_What this task involves_:
Reproduce the lines of the items between the line containing "country: DE" and the line containing "country: US", inclusive, leaving out the pictures.

#### Data in this exercise ####

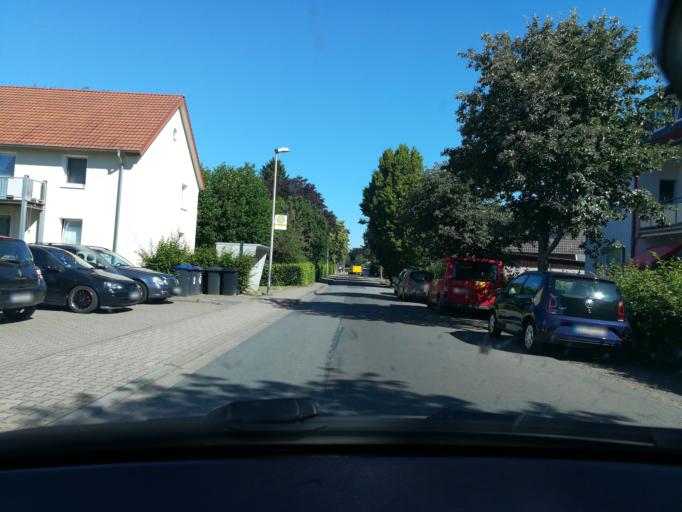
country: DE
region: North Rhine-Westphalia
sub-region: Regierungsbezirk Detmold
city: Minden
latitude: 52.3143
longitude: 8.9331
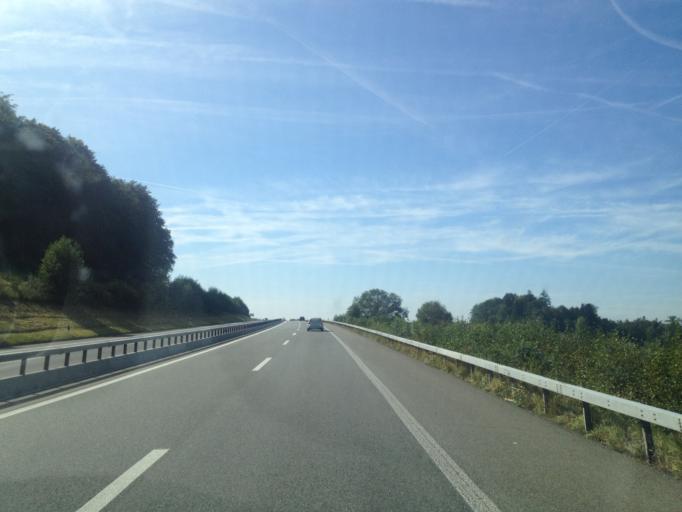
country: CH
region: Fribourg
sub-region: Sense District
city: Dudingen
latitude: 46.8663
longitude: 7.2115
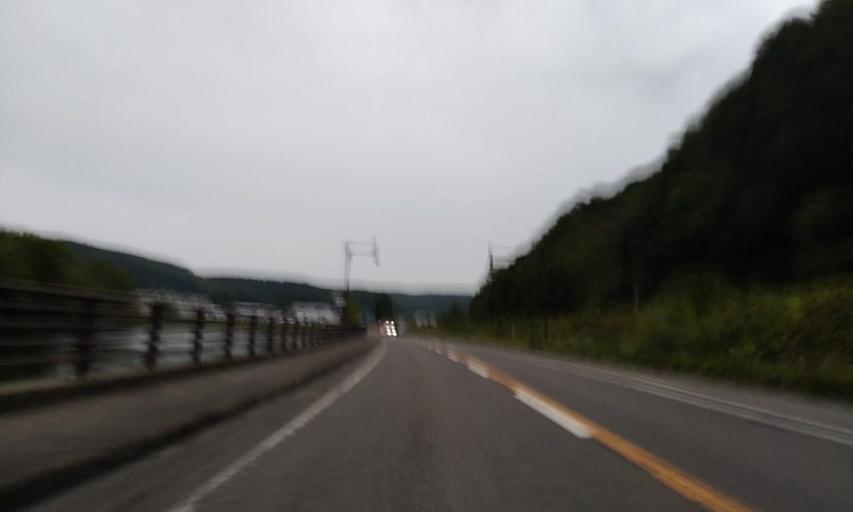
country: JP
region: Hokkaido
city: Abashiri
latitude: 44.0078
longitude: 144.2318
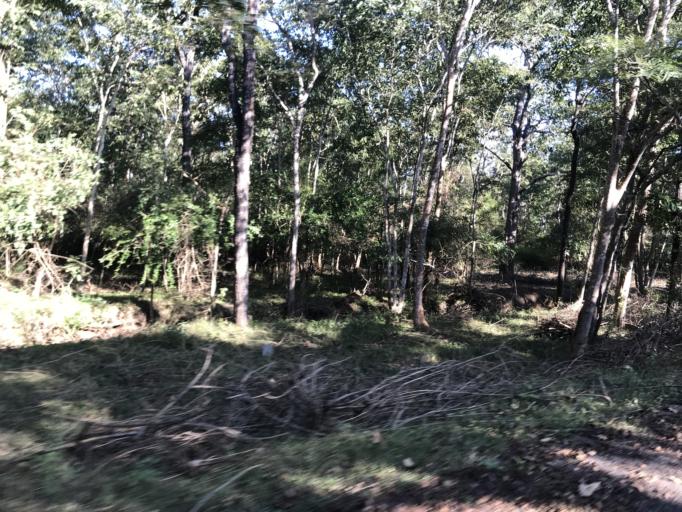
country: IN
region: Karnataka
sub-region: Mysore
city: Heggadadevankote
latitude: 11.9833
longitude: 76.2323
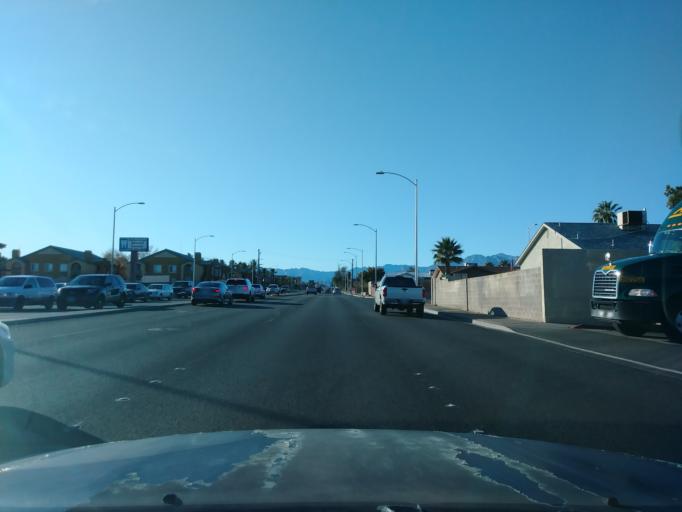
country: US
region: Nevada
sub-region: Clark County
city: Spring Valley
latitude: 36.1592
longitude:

####
#### Data in this exercise ####

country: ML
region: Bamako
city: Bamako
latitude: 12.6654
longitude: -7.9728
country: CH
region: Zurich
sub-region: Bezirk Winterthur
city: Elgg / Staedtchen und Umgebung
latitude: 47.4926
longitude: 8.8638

####

_Problem solution_:
country: DE
region: North Rhine-Westphalia
sub-region: Regierungsbezirk Detmold
city: Minden
latitude: 52.3143
longitude: 8.9331
country: CH
region: Fribourg
sub-region: Sense District
city: Dudingen
latitude: 46.8663
longitude: 7.2115
country: JP
region: Hokkaido
city: Abashiri
latitude: 44.0078
longitude: 144.2318
country: IN
region: Karnataka
sub-region: Mysore
city: Heggadadevankote
latitude: 11.9833
longitude: 76.2323
country: US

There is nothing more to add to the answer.